Mr. Harper coughed, a watery mist shrouded everything from the sight of young Vivian, but Mr. Jukes, declaring that he had no warrant of arrest against any “gals,” turned spitefully on old Wilton, tore him from the agonised embrace of his weeping child, and bore him away. Mr. Harper followed them down the stairs, to see that no unnecessary harshness was employed in conveying the trembling prisoner into the street.
When they were gone, Flora Wilton sank, half-fainting, into a chair, Hal approached her, and, in a gentle voice, he said to her—
“Your brother Mark and I were intimate friends, Miss Wilton, before he went abroad—will you not also look upon me as a friend? It is not in my power to do much, yet all that I can do to serve you shall be done with my whole heart. Pray believe me. I will not obtrude upon the very natural grief which now so heavily weighs you down, but I entreat you, when you may need aid not to forget me.”
Flora rose up. She turned her large, beautiful eyes—yet more lustrous from the tears which filled them—upon him, and with a quivering lip, murmured—
“Oh, Mr. Vivian, kindness at a moment like this is doubly valuable. It has a language which of late has been very, very strange in our ears; and now that—that he—he is gone, I—I”—
Her voice gradually became inaudible, as her features were overspread with a death-like paleness. She stretched out her small white hand, as though to feel for some place to lean upon for support. She appeared at a moment to have been stricken with blindness; she tottered, swayed, to and fro, and would have fallen heavily upon the ground but that Hal, with a sudden cry, caught her in his strong arms and saved her.
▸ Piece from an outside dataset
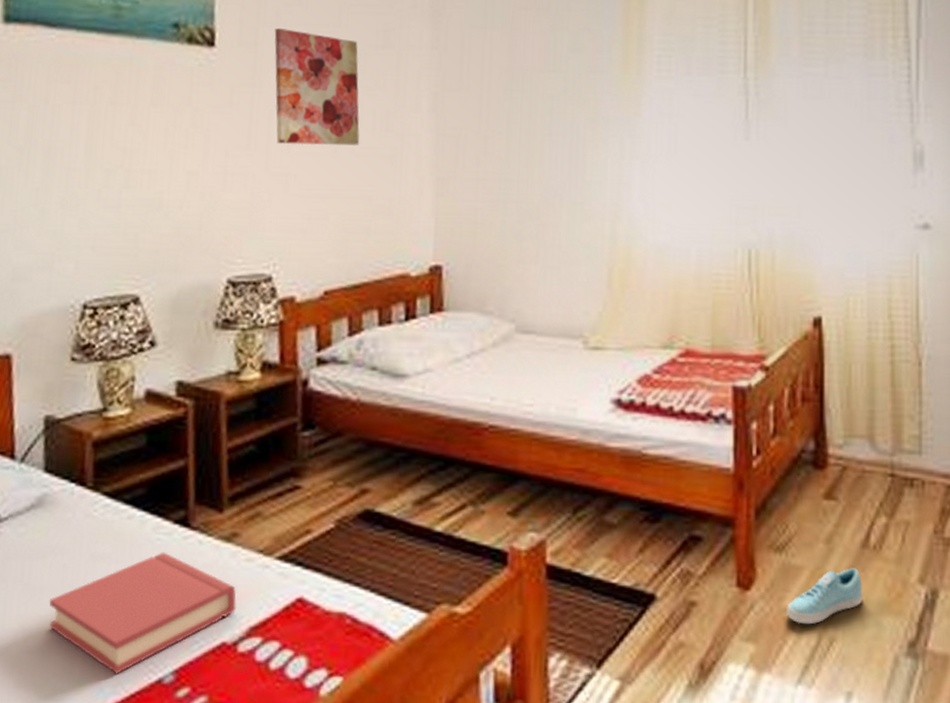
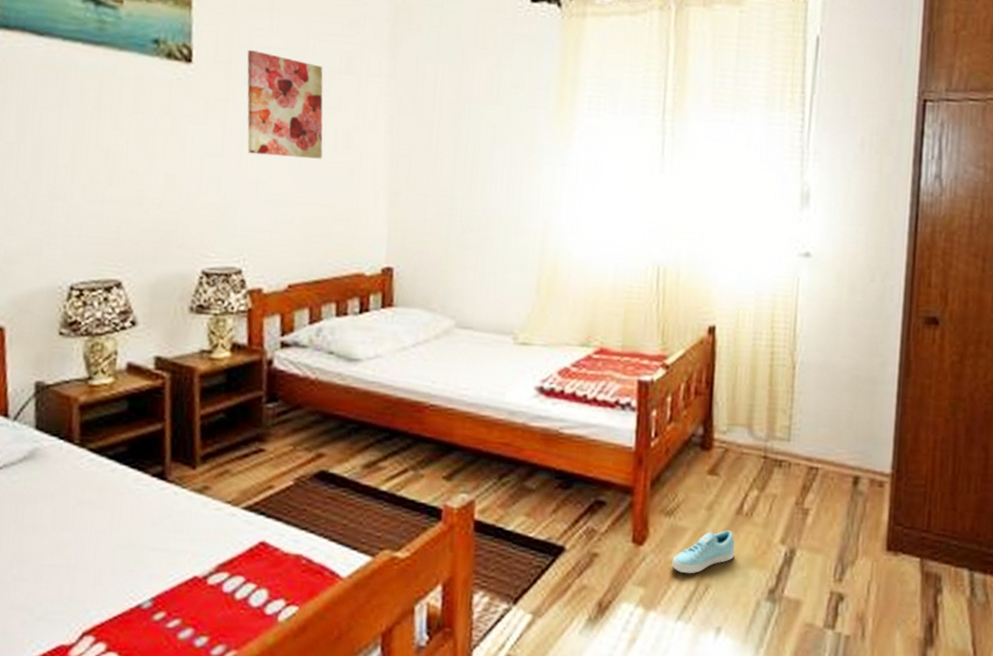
hardback book: present [49,552,237,674] -> none [40,500,207,600]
The exclamation uttered by Vivian attracted the attention of Mr. Nutty. He was making out an inventory of the furniture in the room, and had just written down in a penny memorandum book, “4 ’orsaire cheers, 1 tabbel,” when he heard the same voice cry—“Run for some water! Quick! Run!”
He responded instantly:
“Water be blowed; I can’t go for no water; I’m the man in possession.”